Showing posts with label WTC. Show all posts
Showing posts with label WTC. Show all posts

Saturday, February 18, 2017

Random Photos

A few random photos from the last month. I've been so busy with school-related work (multiple search committees, thesis projects, etc.) that I haven't been able to get out much. But here are a few images from recent weeks.

The façade of Aljira, a Center for Contemporary
Art, announcing Zachary Fabri's show
From the Wolf to the Fox
,
which closed on January 15 
A detail from Fabri's Areola: Black
Presidents, digital print
Detail, Zachary Fabri, Eu
Mino Minas Gerais
 (I Mine
Minas Gerais, Brazil), 2010.
Rutgers-Newark Chancellor Nancy Cantor
speaking at the opening of Express Newark
at the newly renovated Hahne's Building, Newark 
One of the glassed in reliquary spaces
at the new World Trade Center PATH station 
In Las Cruces, New Mexico 
Las Cruces, New Mexico 
The flyer for the conversation I had
with the utterly brilliant, lovely Christina Sharpe,
who also read from her must-read
book, In the Wake: On Blackness and Being
Marble-polisher, WTC PATH statoin 
Worker relaxing, WTC PATH station
A display being erected or dismantled,
it was unclear which was the case,
WTC PATH station 
Workers polishing all that slippery, easily scuffed
marble, WTC PATH station (perhaps
someone will think of laying rubber pathways
to lessen the possibility of slips and tumbles
when it's rainy or snowy outside)
Union Station, Washington, DC 
What I found when I left my office on Monday;
someone had smashed into my left sideview mirror 
Dorothy Wang of Williams College delivering her talk
at Rutgers-Newark on Amiri Baraka, Ed Dorn,
and the politics of literary history and valuation

Wednesday, March 09, 2016

PATH's New World Trade Center Station

WTC PATH station, with 1
World Trade Center in the background 
Fifteen years in (re-)construction (and it's still not finished), at a cost of $4 billion dollars (and it's still not finished), the main hall of the PATH's new World Trade Center station main's building, designed by starchitect Santiago Calatrava, is on the cusp of opening. But the entire hub is, unaccountably, still not finished. Incomplete or not, it is worth an ogle, and I did so on Tuesday on my way back from an appointment in the city.

DATA EXTRACT:
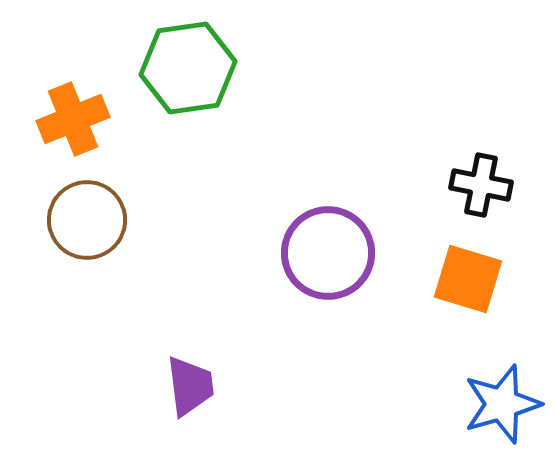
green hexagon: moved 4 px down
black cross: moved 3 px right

SHORT TASK: According to the blog page, why has the writer been unable to get out much over the past month? These lines have no connection to the blog page.

RESPONSE: School-related work, including multiple search committees and thesis projects, has kept the writer too busy to get out much.